Bringing Play! 2 Heroku slug size under control

** EDIT 2013-10-11 **

The pull request has been merged. In the discussion, Josh Suereth suggested it should be possible to use the sbt-native-packager which replaced the dist command in play 2.2 to make a better build pack.

** EDIT 2013-08-19 **

I recommend reading up the pull request discussion at github. Basically, if you have a JVM based application, your absolute minimum slug size will be around 77MB because you _must_ package your own JRE in your slug. The default JRE for the stack is not upgraded on a regular basis leaving you exposed to security vulnerabilities.

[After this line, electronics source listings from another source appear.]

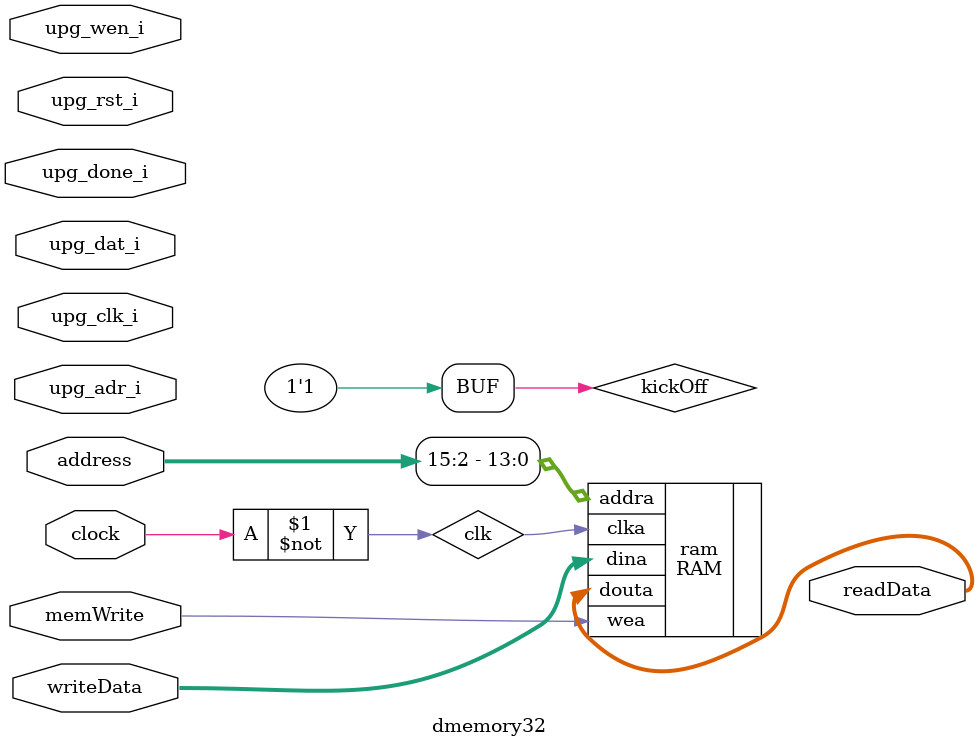
<source format=v>
`timescale 1ns / 1ps

module dmemory32(
    //memWrite comes from controller, 1'b1 -> write data-memory.
    input clock, //from top
    input memWrite, //from controller
    input [31:0] address, //from alu
    input [31:0] writeData, //from memOrIO
    output [31:0] readData,

    // UART Programmer Pinouts
    input upg_rst_i, // UPG reset (Active High)
    input upg_clk_i, // UPG ram_clk_i (10MHz)
    input upg_wen_i, // UPG write enable
    input [13:0] upg_adr_i, // UPG write address  upg_adr_o[14:1], ifetch [13:0]
    input [31:0] upg_dat_i, // UPG write data
    input upg_done_i // 1 if programming is finished
    );

    // 时钟信号的频率取决于上游模块

    //Create a instance of RAM(IP core), binding the ports
    wire clk;
    assign clk = ~clock;

    /*  1 - normal
        0 - uart.  */
    // wire kickOff = upg_rst_i | (~upg_rst_i & upg_done_i); 
    wire kickOff = 1;

    RAM ram (
    .clka (kickOff ? clk : upg_clk_i),
    .wea (kickOff ? memWrite : upg_wen_i),
    .addra (kickOff ? address[15:2] : upg_adr_i),
    .dina (kickOff ? writeData : upg_dat_i),
    .douta (readData)
    );
    
endmodule

</source>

I had been bothered by my Play! 2 apps slug size before, but never took the time to investigate. I couldn’t understand why sbt dist would yield a 34MB zip while Heroku would end up with a > 100MB archive. While deploying an upgrate to Play! 2.1.3, I noticed it had bloated to 142MB: I had to act.

The current Heroku buildpack uses sbt clean compile stage as its main command instead of sbt dist. I haven’t tried to change that as I wanted something working fast, but I speculate it would be the best way to go for a Play! 2 app.

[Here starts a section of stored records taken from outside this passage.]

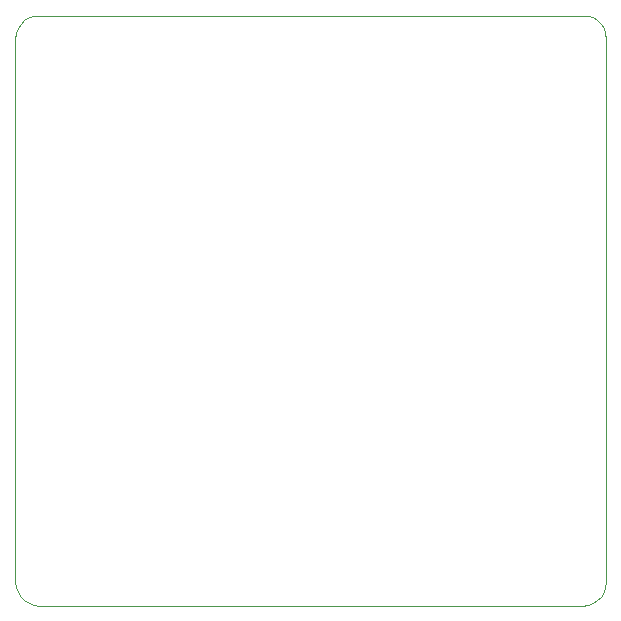
<source format=gko>
G04*
G04 #@! TF.GenerationSoftware,Altium Limited,Altium Designer,22.7.1 (60)*
G04*
G04 Layer_Color=16711935*
%FSLAX43Y43*%
%MOMM*%
G71*
G04*
G04 #@! TF.SameCoordinates,954B6AC0-D961-4D12-9847-DB1D38B5DF19*
G04*
G04*
G04 #@! TF.FilePolarity,Positive*
G04*
G01*
G75*
%ADD11C,0.100*%
D11*
X1605Y50000D02*
X48495D01*
X48918Y49852D01*
X49297Y49614D01*
X49614Y49297D01*
X49852Y48918D01*
X50000Y48495D01*
X50050Y48050D01*
Y2050D02*
Y48050D01*
X50000Y1605D02*
X50050Y2050D01*
X49852Y1182D02*
X50000Y1605D01*
X49614Y803D02*
X49852Y1182D01*
X49297Y486D02*
X49614Y803D01*
X48918Y248D02*
X49297Y486D01*
X48495Y100D02*
X48918Y248D01*
X48050Y50D02*
X48495Y100D01*
X2050Y50D02*
X48050D01*
X1605Y100D02*
X2050Y50D01*
X1182Y248D02*
X1605Y100D01*
X803Y486D02*
X1182Y248D01*
X486Y803D02*
X803Y486D01*
X248Y1182D02*
X486Y803D01*
X100Y1605D02*
X248Y1182D01*
X50Y2050D02*
X100Y1605D01*
X50Y2050D02*
Y48050D01*
X100Y48495D01*
X248Y48918D01*
X486Y49297D01*
X803Y49614D01*
X1182Y49852D01*
X1605Y50000D01*
M02*

</source>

I cloned the official Heroku buildpack for scala, added some debug output in bin/compile through du -sh ./* and find . \! -type d | xargs ls -Slh to try and understand were the bloat was coming from. To configure a custom buildpack for you app, all you have to do is run the following command :

$ heroku config:set BUILDPACK_URL=https://github.com/jeantil/heroku-buildpack-scala.git

Here is the output from du -sh ./*:

4.0K	./.gitignore
8.0K	./.ivy2
77M		./.jdk
12K		./.profile.d
251M	./.sbt_home
4.0K	./.travis.yml
4.0K	./LICENSE
4.0K	./Procfile
8.0K	./README.md
92K		./app
32K		./conf
55M		./project
1.1M	./public
4.0K	./system.properties
44M		./target
56K		./test

My first reaction was : 55MB in project ?! Since I had run a find on the whole directory I was able to check out what was in project, looking only for MB sized artifacts. Here is what I found:

$ grep ./project deploy.log  | grep M
55M	./project
 14M Aug 15 08:19 ./project/boot/scala-2.10.0/lib/scala-compiler.jar
6.8M Aug 15 08:19 ./project/boot/scala-2.10.0/lib/scala-library.jar
3.1M Aug 15 08:19 ./project/boot/scala-2.10.0/lib/scala-reflect.jar
 11M Aug 15 08:19 ./project/boot/scala-2.9.2/lib/scala-compiler.jar
8.5M Aug 15 08:19 ./project/boot/scala-2.9.2/lib/scala-library.jar
1.2M Aug 15 08:19 ./project/boot/scala-2.9.2/org.scala-sbt/sbt/0.12.3/ivy-2.3.0-rc1.jar
2.0M Aug 15 08:19 ./project/boot/scala-2.9.2/org.scala-sbt/sbt/0.12.3/main-0.12.3.jar
1.1M Aug 15 08:23 ./project/target/streams/$global/update/$global/out

Keeping both versions of the scala compiler in the production slug is not really useful. I haven’t tried to check why sbt places this here on Heroku and not on my workstation, but the first thing I added to my buildpack was :

  if [ -d $BUILD_DIR/project/boot ] ; then
    echo "-----> Dropping project boot dir from the slug"
    rm -rf $BUILD_DIR/project/boot  
  fi

If you read carefully the output of du above, you will have noted a .jdk folder weighing in at 77MB. That’s right, the default buildpack will leave the JDK in the slug. Remove it since it is only used for compilation:

  if is_play $BUILD_DIR && [ -d $BUILD_DIR/.jdk ] ; then
    echo "-----> Dropping jdk from the slug"
    rm -rf $BUILD_DIR/.jdk
  fi

Along the same line, you can drop all the intermediate compilation artifacts with :

  if [ -d $BUILD_DIR/target ] ; then
    echo "-----> Dropping compilation artifacts from the slug"
    rm -rf $BUILD_DIR/target/scala-*
    rm -rf $BUILD_DIR/target/streams
    rm -rf $BUILD_DIR/target/resolution-cache
  fi

And now my slug is back to 39MB which is still a bit fat but not so bad. As I said in the introduction, the best would probably be to change the buildpack and use the artifacts generated by sbt dist.

Until the pull request is accepted by the Heroku maintainers, you can fork my version of the build pack. I suggest you don’t use my version directly as I will not maintain my fork after the pull request.